The idea of making daily recordings to remember moments is semantically quite similar to the concept of taking daily photos to remember those moments. However, I would argue that working with sound poses some unique challenges. Echo’s viability as an app not only hangs onto its functionality, but its intrinsic appeal with an audience. An app such as BeReal is inherently shareable and social, because photos are inherently shareable and social. While an audio can be shareable, it takes longer to process as you cannot ‘scan’ an audio such as you do with an image, and it is more difficult to share.

My solution to this idea is a ‘sound byte’, where recordings are analyzed and then given a shape + color. This is based off of different characteristics based on sound and location, such as volume, pitch, time of day, etc. This is special because it gives a unique ‘sound fingerprint’ to the audio that you record. This is a special and scalable idea because it can theortically be scaled in the form of weeks, months, etc. by summing your recordings for these time frames. A ‘sound byte’ is sharable, visual, and above all, has appeal to a digital audience, in the same way that a horoscope has an appeal to an audience. The byte can be used to determine the ‘quality’ or nature of a sound recording, and while not 100% accurate to a real life audio file, it is valuable because it gives a high level abstraction to something that is inherently hard to depict.

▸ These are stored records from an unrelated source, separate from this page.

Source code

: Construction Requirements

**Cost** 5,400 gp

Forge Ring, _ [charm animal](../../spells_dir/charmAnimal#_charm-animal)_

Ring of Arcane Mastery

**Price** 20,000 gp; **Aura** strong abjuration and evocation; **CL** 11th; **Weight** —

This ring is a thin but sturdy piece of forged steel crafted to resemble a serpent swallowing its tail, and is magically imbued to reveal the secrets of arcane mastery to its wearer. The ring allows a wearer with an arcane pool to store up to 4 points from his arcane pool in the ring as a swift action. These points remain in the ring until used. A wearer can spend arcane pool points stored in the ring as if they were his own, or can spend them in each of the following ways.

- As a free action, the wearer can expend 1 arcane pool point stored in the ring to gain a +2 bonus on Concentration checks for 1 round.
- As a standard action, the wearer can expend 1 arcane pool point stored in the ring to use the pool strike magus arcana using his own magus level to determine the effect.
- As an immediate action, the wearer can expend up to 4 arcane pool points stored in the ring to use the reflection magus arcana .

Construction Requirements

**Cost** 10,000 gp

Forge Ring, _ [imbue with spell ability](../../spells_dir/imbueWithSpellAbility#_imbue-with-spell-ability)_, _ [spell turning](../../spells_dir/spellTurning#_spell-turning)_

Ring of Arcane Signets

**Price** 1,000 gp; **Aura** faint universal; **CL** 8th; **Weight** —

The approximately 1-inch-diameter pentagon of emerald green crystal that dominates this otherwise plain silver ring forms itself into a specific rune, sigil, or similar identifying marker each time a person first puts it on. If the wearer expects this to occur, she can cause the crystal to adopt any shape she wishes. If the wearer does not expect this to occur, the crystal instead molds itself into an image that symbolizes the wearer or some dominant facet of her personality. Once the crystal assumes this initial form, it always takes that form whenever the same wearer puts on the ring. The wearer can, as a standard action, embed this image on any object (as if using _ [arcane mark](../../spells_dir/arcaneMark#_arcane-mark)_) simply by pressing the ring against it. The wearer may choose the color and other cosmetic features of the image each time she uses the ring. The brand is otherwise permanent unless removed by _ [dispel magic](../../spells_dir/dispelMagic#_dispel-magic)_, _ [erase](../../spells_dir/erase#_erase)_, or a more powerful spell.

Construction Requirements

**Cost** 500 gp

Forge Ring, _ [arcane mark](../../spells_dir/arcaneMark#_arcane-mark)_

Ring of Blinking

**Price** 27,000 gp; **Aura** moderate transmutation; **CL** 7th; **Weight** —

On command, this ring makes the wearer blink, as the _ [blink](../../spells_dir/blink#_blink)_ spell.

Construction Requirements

Lastly, the idea of an active state and inactive state is a concept we had to tackle in our app design. While taking a photo instantly captures the light waves at a small moment in time, recording an audio file captures the audio waves over a long period of time. During that downtime, we wanted to make sure that this idea of capturing audio was realized, and that the viewer could see how their audio was being recorded in real time, similar to how the audio wave amplitude could be seen while recording a apple voice memo. We chose to tackle this using animations via swift.

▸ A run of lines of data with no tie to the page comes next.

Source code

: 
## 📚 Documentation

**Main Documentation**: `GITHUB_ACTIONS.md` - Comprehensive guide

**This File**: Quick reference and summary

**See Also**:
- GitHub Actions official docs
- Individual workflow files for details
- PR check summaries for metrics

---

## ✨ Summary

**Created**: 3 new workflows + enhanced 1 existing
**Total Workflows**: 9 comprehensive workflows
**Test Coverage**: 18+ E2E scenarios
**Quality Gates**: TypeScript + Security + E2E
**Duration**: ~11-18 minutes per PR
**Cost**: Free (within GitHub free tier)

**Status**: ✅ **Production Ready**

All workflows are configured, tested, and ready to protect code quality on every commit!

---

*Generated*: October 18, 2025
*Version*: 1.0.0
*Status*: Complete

UNIQUE PROBLEMS: WORKING WITH SOUND; “SOUND APPEAL”

Balancing functionality with dreaming big was a challenge for this project. There are a lot of features that we weren’t able to develop fully, but it was more important to really nail the important levels of functionality for our MVP before going into some of the more creative aspects. There was a certain level of using the diamond design process of diverging out with ideas and converging in on sensibility based on the scope of time and project which I found to be valuable. Finally, as someone who was involved with conceptual designing of features and the actual coding of this project via swift, being able to make the leap from Storyboards and Figma designs to a MVP was a difficult, but rewarding experience. Overall, we pitched this project successfully for the entire class through a presentation.